The Audit Trail Problem

Rotation under the static-credential model has a secondary problem: audit trails. When a database credential is shared across multiple service instances (a common pattern for read replicas and connection pooling), any access log entry from that database says "credential X authenticated." It doesn't say which service instance used the credential, which pod, which request chain. All consumers are indistinguishable from the database's perspective.

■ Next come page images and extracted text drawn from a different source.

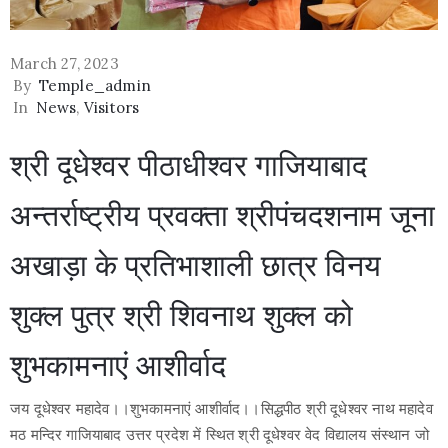
March 27, 2023
By
Temple_admin
In
News
‚
Visitors
श्री दूधेश्वर पीठाधीश्वर गाजियाबाद
अन्तर्राष्ट्रीय प्रवक्ता श्रीपंचदशनाम जूना
अखाड़ा के प्रतिभाशाली छात्र विनय
शुक्ल पुत्र श्री शिवनाथ शुक्ल को
शुभकामनाएं आशीर्वाद
जय दूधेश्वर महादेव।।शुभकामनाएं आशीर्वाद।।सिद्धपीठ श्री दूधेश्वर नाथ महादेव
मठ मन्दिर गाजियाबाद उत्तर प्रदेश में स्थित श्री दूधेश्वर वेद विद्यालय संस्थान जो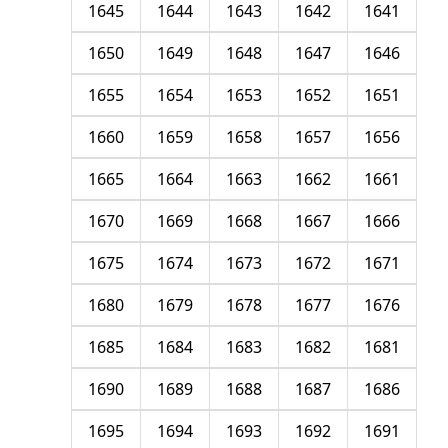
1645
1644
1643
1642
1641
1650
1649
1648
1647
1646
1655
1654
1653
1652
1651
1660
1659
1658
1657
1656
1665
1664
1663
1662
1661
1670
1669
1668
1667
1666
1675
1674
1673
1672
1671
1680
1679
1678
1677
1676
1685
1684
1683
1682
1681
1690
1689
1688
1687
1686
1695
1694
1693
1692
1691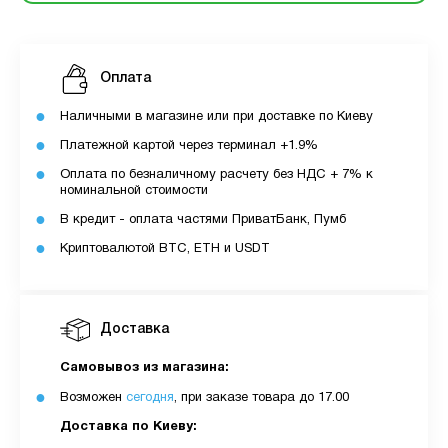
Оплата
Наличными в магазине или при доставке по Киеву
Платежной картой через терминал +1.9%
Оплата по безналичному расчету без НДС + 7% к
номинальной стоимости
В кредит - оплата частями ПриватБанк, Пумб
Криптовалютой BTC, ETH и USDT
Доставка
Самовывоз из магазина:
Возможен
сегодня
, при заказе товара до 17.00
Доставка по Киеву: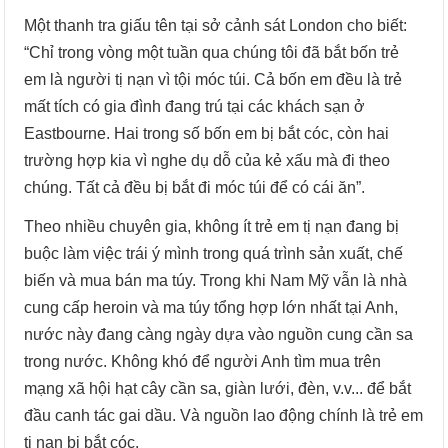
Một thanh tra giấu tên tại sở cảnh sát London cho biết:
“Chỉ trong vòng một tuần qua chúng tôi đã bắt bốn trẻ
em là người tị nạn vì tội móc túi. Cả bốn em đều là trẻ
mất tích có gia đình đang trú tại các khách sạn ở
Eastbourne. Hai trong số bốn em bị bắt cóc, còn hai
trường hợp kia vì nghe dụ dỗ của kẻ xấu mà đi theo
chúng. Tất cả đều bị bắt đi móc túi để có cái ăn”.
Theo nhiều chuyên gia, không ít trẻ em tị nạn đang bị
buộc làm việc trái ý mình trong quá trình sản xuất, chế
biến và mua bán ma túy. Trong khi Nam Mỹ vẫn là nhà
cung cấp heroin và ma túy tổng hợp lớn nhất tại Anh,
nước này đang càng ngày dựa vào nguồn cung cần sa
trong nước. Không khó để người Anh tìm mua trên
mạng xã hội hạt cây cần sa, giàn lưới, đèn, v.v... để bắt
đầu canh tác gai dầu. Và nguồn lao động chính là trẻ em
tị nạn bị bắt cóc.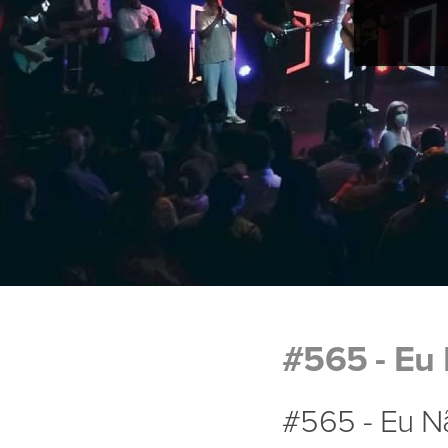
#565 - Eu 
#565 - Eu Nã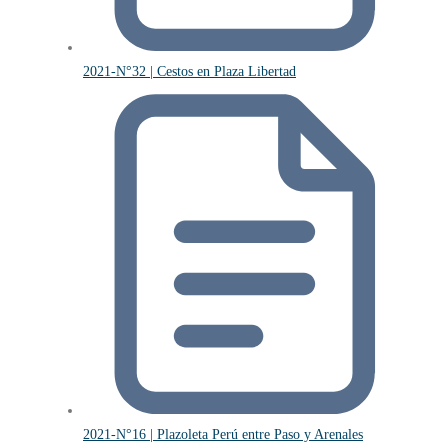
2021-N°32 | Cestos en Plaza Libertad
2021-N°16 | Plazoleta Perú entre Paso y Arenales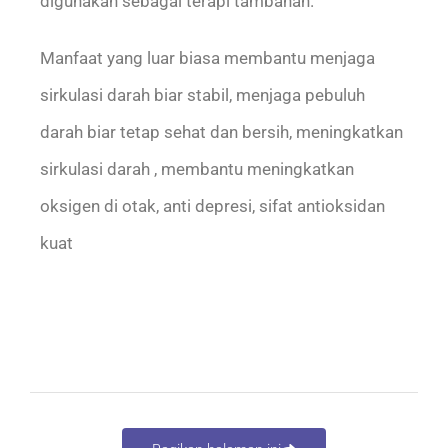
digunakan sebagai terapi tambahan.
Manfaat yang luar biasa membantu menjaga
sirkulasi darah biar stabil, menjaga pebuluh
darah biar tetap sehat dan bersih, meningkatkan
sirkulasi darah , membantu meningkatkan
oksigen di otak, anti depresi, sifat antioksidan
kuat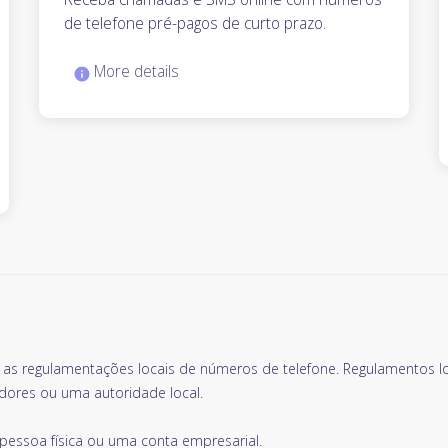
de telefone pré-pagos de curto prazo.
More details
r as regulamentações locais de números de telefone. Regulamentos 
dores ou uma autoridade local.
essoa física ou uma conta empresarial.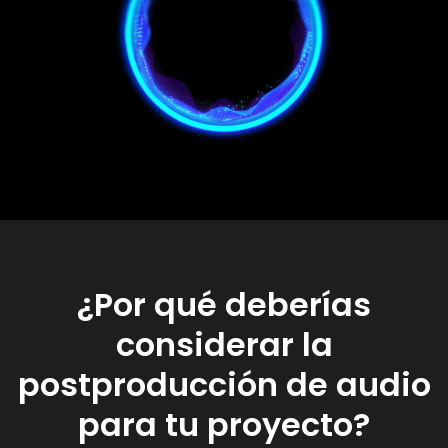
¿Por qué deberías
considerar la
postproducción de audio
para tu proyecto?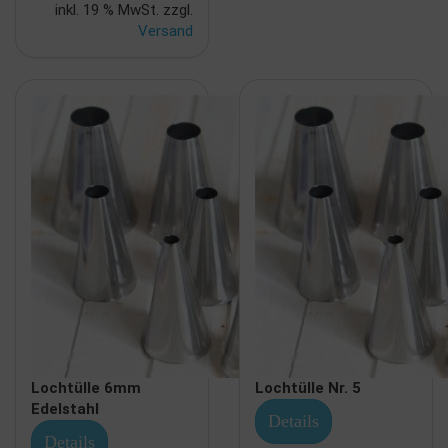
inkl. 19 % MwSt. zzgl.
Versand
Lochtülle 6mm
Lochtülle Nr. 5
Edelstahl
Details
Details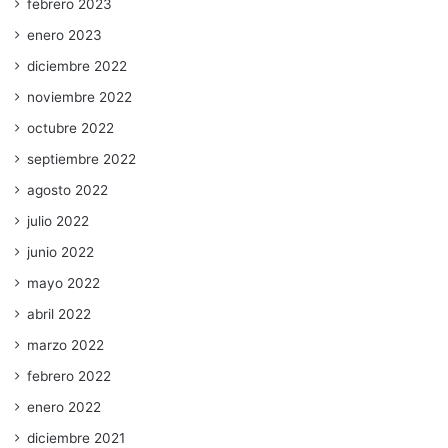
febrero 2023
enero 2023
diciembre 2022
noviembre 2022
octubre 2022
septiembre 2022
agosto 2022
julio 2022
junio 2022
mayo 2022
abril 2022
marzo 2022
febrero 2022
enero 2022
diciembre 2021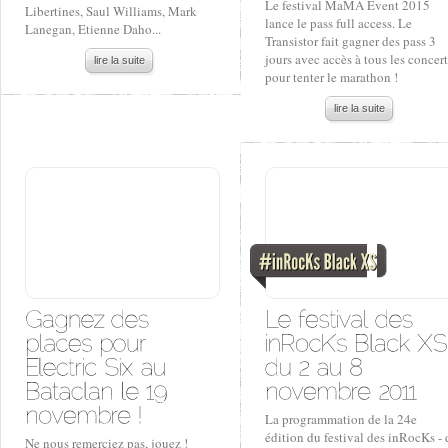
Le festival MaMA Event 2015
Libertines, Saul Williams, Mark
lance le pass full access. Le
Lanegan, Etienne Daho...
Transistor fait gagner des pass 3
jours avec accès à tous les concert
lire la suite
pour tenter le marathon !
lire la suite
La programmation de la 24e
édition du festival des inRocKs - 
Ne nous remerciez pas, jouez !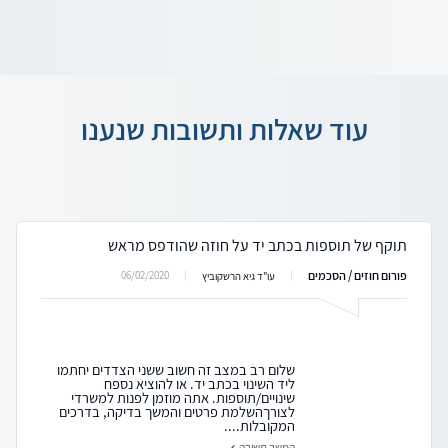
עוד שאלות ותשובות שנענו
תוקף של תוספות בכתב יד על חוזה שהודפס מראש
פורום חוזים / הסכמים
06/02/2020
עו"ד גיא הרשקוביץ
שלום רב במצב זה חשוב ששני הצדדים יחתמו
ליד השינוי בכתב יד. או להוציא נספח
שינויים/תוספות. אתה מוזמן לפנות למשרדי
לצורךהשלמת פרטים והמשך בדיקה, בדרכים
המקובלות....
המשך תשובה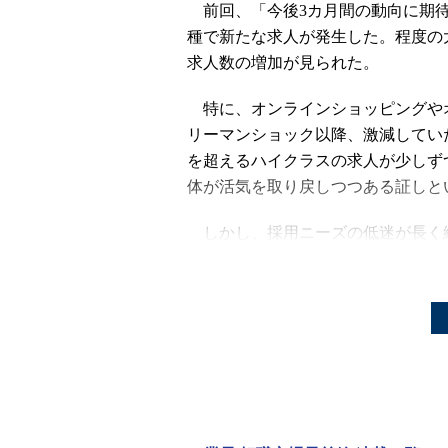
前回、「今後3カ月間の動向に期待し
種で新たな求人が発生した。程度の
求人数の増加が見られた。
特に、オンラインショッピングや
リーマンショック以降、激減していた
を超えるハイクラスの求人が少しず
体が活気を取り戻しつつある証しと
しかし、採用ニーズの低迷が長く
市場は飽和状態にあるといえる。そ
応募が殺到している、という事態が
らのニーズをいかに早くつかみ取れ
現在の転職市場はどのような傾向に
種別に見ていこう。
【Web業界】Webエンジニア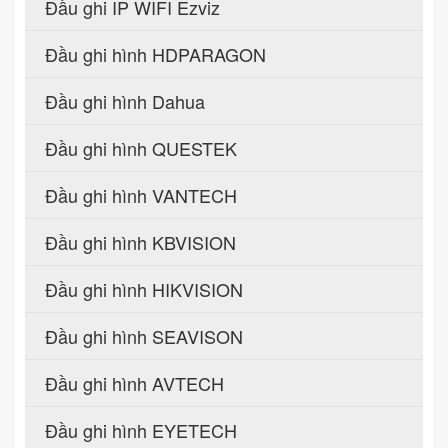
Đầu ghi IP WIFI Ezviz
Đầu ghi hình HDPARAGON
Đầu ghi hình Dahua
Đầu ghi hình QUESTEK
Đầu ghi hình VANTECH
Đầu ghi hình KBVISION
Đầu ghi hình HIKVISION
Đầu ghi hình SEAVISON
Đầu ghi hình AVTECH
Đầu ghi hình EYETECH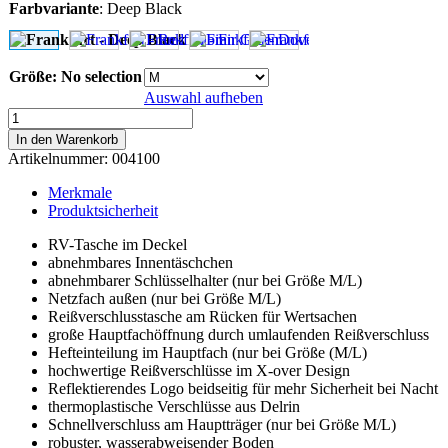
Farbvariante
:
Deep Black
Größe
:
No selection
Auswahl aufheben
Frankfurt
-
In den Warenkorb
Deep
Artikelnummer:
004100
Black
Menge
Merkmale
Produktsicherheit
RV-Tasche im Deckel
abnehmbares Innentäschchen
abnehmbarer Schlüsselhalter (nur bei Größe M/L)
Netzfach außen (nur bei Größe M/L)
Reißverschlusstasche am Rücken für Wertsachen
große Hauptfachöffnung durch umlaufenden Reißverschluss
Hefteinteilung im Hauptfach (nur bei Größe (M/L)
hochwertige Reißverschlüsse im X-over Design
Reflektierendes Logo beidseitig für mehr Sicherheit bei Nacht
thermoplastische Verschlüsse aus Delrin
Schnellverschluss am Hauptträger (nur bei Größe M/L)
robuster, wasserabweisender Boden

With dynamic, per-workload credentials, the database logs can show which unique credential was used — and each credential maps to a specific workload that was issued it. The audit trail is structurally richer without any additional log collection work, because the uniqueness of the credential carries identity information.

What to Actually Do

There's no single migration path from static-rotated to ephemeral credentials, because the feasibility depends on each credential type. A practical framework:

Cloud provider access keys (AWS IAM access keys, GCP service account keys): Migrate to short-lived STS credentials via OIDC federation (for CI/CD) or instance metadata (for EC2/Fargate/Lambda). These are static credentials that have a well-supported ephemeral alternative. The migration is typically a week of work per credential type.

Database passwords: The hardest category. Options: Vault dynamic secrets (requires Vault), AWS RDS IAM authentication (for RDS with the appropriate driver support), or per-pod database users generated at pod startup and revoked on shutdown. None of these are trivial, but they're all achievable for greenfield or sufficiently motivated teams.

Third-party API keys: Often the most intractable. Many SaaS APIs don't support short-lived token models. The practical answer here is a secrets manager with automatic rotation and a robust propagation mechanism — not ephemeral issuance. This is the category where rotation hygiene matters most because ephemeral issuance often isn't available.

The goal isn't to eliminate every rotation ceremony immediately. The goal is to understand which credentials in your system are structurally resistant to good rotation hygiene and to prioritize replacing those with ephemeral-issuance alternatives, one category at a time. That's the actual security improvement — not stricter enforcement of the 90-day interval on a system that's architected to resist it.